Oh I know its just a bag with my name on it, but its what it stands for that brought to the surface all the emotions I have kept at bay.
It was that my friends care enough about me that they stand with me. I have never been very comfortable with other people that love & care about me. Its sort of a responsibility to that love that you must try to live up to it. I know in 'blessings' I talk about what they do for me, but not what I do for them. Truthfully I am clueless about what I possibly can provide to them. I am scared I can't or won't be able to provide anything to them. Is that logical, probably not, but its what I feel.
It was the tangible paper bag that says 'cancer'. Not just cancer but I have cancer. There is a malignancy living in my body. It makes me angry. It makes me scared. It makes me sad. Bertha shouldn't be there, but she is & I will deal with her.
So after I got out all my ridiculous uncontrollable crying. I started to think. The literature says as the cancer patient I may ask why me - That hasn't happened yet.

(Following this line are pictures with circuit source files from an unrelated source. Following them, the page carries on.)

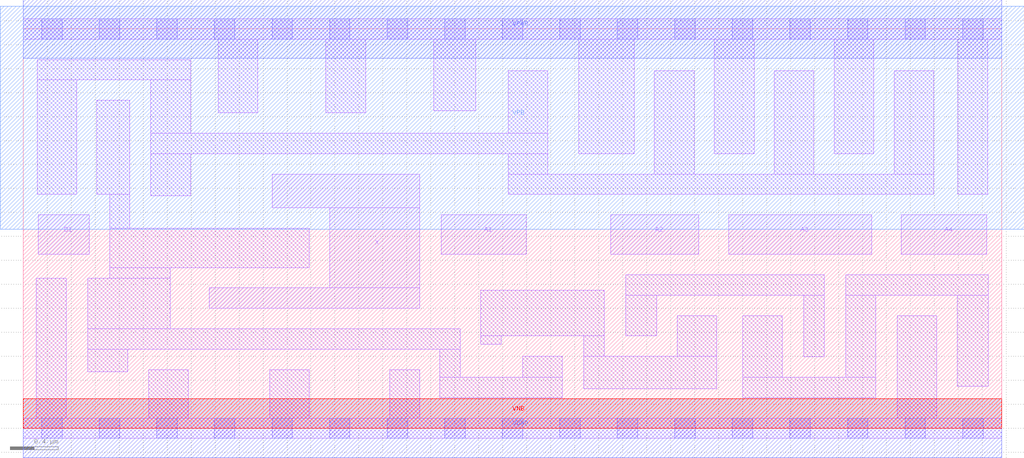
<source format=lef>
# Copyright 2020 The SkyWater PDK Authors
#
# Licensed under the Apache License, Version 2.0 (the "License");
# you may not use this file except in compliance with the License.
# You may obtain a copy of the License at
#
#     https://www.apache.org/licenses/LICENSE-2.0
#
# Unless required by applicable law or agreed to in writing, software
# distributed under the License is distributed on an "AS IS" BASIS,
# WITHOUT WARRANTIES OR CONDITIONS OF ANY KIND, either express or implied.
# See the License for the specific language governing permissions and
# limitations under the License.
#
# SPDX-License-Identifier: Apache-2.0

VERSION 5.7 ;
  NOWIREEXTENSIONATPIN ON ;
  DIVIDERCHAR "/" ;
  BUSBITCHARS "[]" ;
MACRO sky130_fd_sc_ls__a41o_4
  CLASS CORE ;
  FOREIGN sky130_fd_sc_ls__a41o_4 ;
  ORIGIN  0.000000  0.000000 ;
  SIZE  8.160000 BY  3.330000 ;
  SYMMETRY X Y ;
  SITE unit ;
  PIN A1
    ANTENNAGATEAREA  0.522000 ;
    DIRECTION INPUT ;
    USE SIGNAL ;
    PORT
      LAYER li1 ;
        RECT 3.485000 1.450000 4.195000 1.780000 ;
    END
  END A1
  PIN A2
    ANTENNAGATEAREA  0.522000 ;
    DIRECTION INPUT ;
    USE SIGNAL ;
    PORT
      LAYER li1 ;
        RECT 4.900000 1.450000 5.635000 1.780000 ;
    END
  END A2
  PIN A3
    ANTENNAGATEAREA  0.522000 ;
    DIRECTION INPUT ;
    USE SIGNAL ;
    PORT
      LAYER li1 ;
        RECT 5.885000 1.450000 7.075000 1.780000 ;
    END
  END A3
  PIN A4
    ANTENNAGATEAREA  0.522000 ;
    DIRECTION INPUT ;
    USE SIGNAL ;
    PORT
      LAYER li1 ;
        RECT 7.325000 1.450000 8.035000 1.780000 ;
    END
  END A4
  PIN B1
    ANTENNAGATEAREA  0.522000 ;
    DIRECTION INPUT ;
    USE SIGNAL ;
    PORT
      LAYER li1 ;
        RECT 0.125000 1.450000 0.550000 1.780000 ;
    END
  END B1
  PIN VNB
    PORT
      LAYER pwell ;
        RECT 0.000000 0.000000 8.160000 0.245000 ;
    END
  END VNB
  PIN VPB
    PORT
      LAYER nwell ;
        RECT -0.190000 1.660000 8.350000 3.520000 ;
    END
  END VPB
  PIN X
    ANTENNADIFFAREA  1.086400 ;
    DIRECTION OUTPUT ;
    USE SIGNAL ;
    PORT
      LAYER li1 ;
        RECT 1.550000 1.000000 3.305000 1.170000 ;
        RECT 2.075000 1.840000 3.305000 2.120000 ;
        RECT 2.555000 1.170000 3.305000 1.840000 ;
    END
  END X
  PIN VGND
    DIRECTION INOUT ;
    SHAPE ABUTMENT ;
    USE GROUND ;
    PORT
      LAYER met1 ;
        RECT 0.000000 -0.245000 8.160000 0.245000 ;
    END
  END VGND
  PIN VPWR
    DIRECTION INOUT ;
    SHAPE ABUTMENT ;
    USE POWER ;
    PORT
      LAYER met1 ;
        RECT 0.000000 3.085000 8.160000 3.575000 ;
    END
  END VPWR
  OBS
    LAYER li1 ;
      RECT 0.000000 -0.085000 8.160000 0.085000 ;
      RECT 0.000000  3.245000 8.160000 3.415000 ;
      RECT 0.110000  0.085000 0.360000 1.250000 ;
      RECT 0.115000  1.950000 0.445000 2.905000 ;
      RECT 0.115000  2.905000 1.395000 3.075000 ;
      RECT 0.540000  0.470000 0.870000 0.660000 ;
      RECT 0.540000  0.660000 3.645000 0.830000 ;
      RECT 0.540000  0.830000 1.225000 1.250000 ;
      RECT 0.615000  1.950000 0.890000 2.735000 ;
      RECT 0.720000  1.250000 1.225000 1.340000 ;
      RECT 0.720000  1.340000 2.385000 1.670000 ;
      RECT 0.720000  1.670000 0.890000 1.950000 ;
      RECT 1.045000  0.085000 1.375000 0.490000 ;
      RECT 1.065000  1.940000 1.395000 2.290000 ;
      RECT 1.065000  2.290000 4.375000 2.460000 ;
      RECT 1.065000  2.460000 1.395000 2.905000 ;
      RECT 1.625000  2.630000 1.955000 3.245000 ;
      RECT 2.055000  0.085000 2.385000 0.490000 ;
      RECT 2.525000  2.630000 2.855000 3.245000 ;
      RECT 3.055000  0.085000 3.305000 0.490000 ;
      RECT 3.425000  2.650000 3.775000 3.245000 ;
      RECT 3.475000  0.255000 4.495000 0.425000 ;
      RECT 3.475000  0.425000 3.645000 0.660000 ;
      RECT 3.815000  0.700000 3.985000 0.770000 ;
      RECT 3.815000  0.770000 4.845000 1.150000 ;
      RECT 4.045000  1.950000 7.595000 2.120000 ;
      RECT 4.045000  2.120000 4.375000 2.290000 ;
      RECT 4.045000  2.460000 4.375000 2.980000 ;
      RECT 4.165000  0.425000 4.495000 0.600000 ;
      RECT 4.635000  2.290000 5.095000 3.245000 ;
      RECT 4.675000  0.330000 5.785000 0.600000 ;
      RECT 4.675000  0.600000 4.845000 0.770000 ;
      RECT 5.025000  0.770000 5.285000 1.110000 ;
      RECT 5.025000  1.110000 6.680000 1.280000 ;
      RECT 5.265000  2.120000 5.595000 2.980000 ;
      RECT 5.455000  0.600000 5.785000 0.940000 ;
      RECT 5.765000  2.290000 6.095000 3.245000 ;
      RECT 6.000000  0.255000 7.110000 0.425000 ;
      RECT 6.000000  0.425000 6.330000 0.940000 ;
      RECT 6.265000  2.120000 6.595000 2.980000 ;
      RECT 6.510000  0.595000 6.680000 1.110000 ;
      RECT 6.765000  2.290000 7.095000 3.245000 ;
      RECT 6.860000  0.425000 7.110000 1.110000 ;
      RECT 6.860000  1.110000 8.050000 1.280000 ;
      RECT 7.265000  2.120000 7.595000 2.980000 ;
      RECT 7.290000  0.085000 7.620000 0.940000 ;
      RECT 7.790000  0.350000 8.050000 1.110000 ;
      RECT 7.795000  1.950000 8.045000 3.245000 ;
    LAYER mcon ;
      RECT 0.155000 -0.085000 0.325000 0.085000 ;
      RECT 0.155000  3.245000 0.325000 3.415000 ;
      RECT 0.635000 -0.085000 0.805000 0.085000 ;
      RECT 0.635000  3.245000 0.805000 3.415000 ;
      RECT 1.115000 -0.085000 1.285000 0.085000 ;
      RECT 1.115000  3.245000 1.285000 3.415000 ;
      RECT 1.595000 -0.085000 1.765000 0.085000 ;
      RECT 1.595000  3.245000 1.765000 3.415000 ;
      RECT 2.075000 -0.085000 2.245000 0.085000 ;
      RECT 2.075000  3.245000 2.245000 3.415000 ;
      RECT 2.555000 -0.085000 2.725000 0.085000 ;
      RECT 2.555000  3.245000 2.725000 3.415000 ;
      RECT 3.035000 -0.085000 3.205000 0.085000 ;
      RECT 3.035000  3.245000 3.205000 3.415000 ;
      RECT 3.515000 -0.085000 3.685000 0.085000 ;
      RECT 3.515000  3.245000 3.685000 3.415000 ;
      RECT 3.995000 -0.085000 4.165000 0.085000 ;
      RECT 3.995000  3.245000 4.165000 3.415000 ;
      RECT 4.475000 -0.085000 4.645000 0.085000 ;
      RECT 4.475000  3.245000 4.645000 3.415000 ;
      RECT 4.955000 -0.085000 5.125000 0.085000 ;
      RECT 4.955000  3.245000 5.125000 3.415000 ;
      RECT 5.435000 -0.085000 5.605000 0.085000 ;
      RECT 5.435000  3.245000 5.605000 3.415000 ;
      RECT 5.915000 -0.085000 6.085000 0.085000 ;
      RECT 5.915000  3.245000 6.085000 3.415000 ;
      RECT 6.395000 -0.085000 6.565000 0.085000 ;
      RECT 6.395000  3.245000 6.565000 3.415000 ;
      RECT 6.875000 -0.085000 7.045000 0.085000 ;
      RECT 6.875000  3.245000 7.045000 3.415000 ;
      RECT 7.355000 -0.085000 7.525000 0.085000 ;
      RECT 7.355000  3.245000 7.525000 3.415000 ;
      RECT 7.835000 -0.085000 8.005000 0.085000 ;
      RECT 7.835000  3.245000 8.005000 3.415000 ;
  END
END sky130_fd_sc_ls__a41o_4
END LIBRARY

</source>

What I have thought is why not me. I have the physical and mental ability to deal with it. I also have insurance (imperfect as it is) & the financial means to see great doctors. I have the gigantic group of people to help me. I am a perfect fit for cancer. I am going to kick its ass all the way back to its microscopic beginnings & then I will smush it into the nothingness from whence it came.
I am 33 I have cancer and a paper bag makes me weepy.
Life is fragile - Say your I Love You's

I'm so glad you have good friends surrounding you. You are a great person. Your strong and I love reading your determination. Keep up the fight.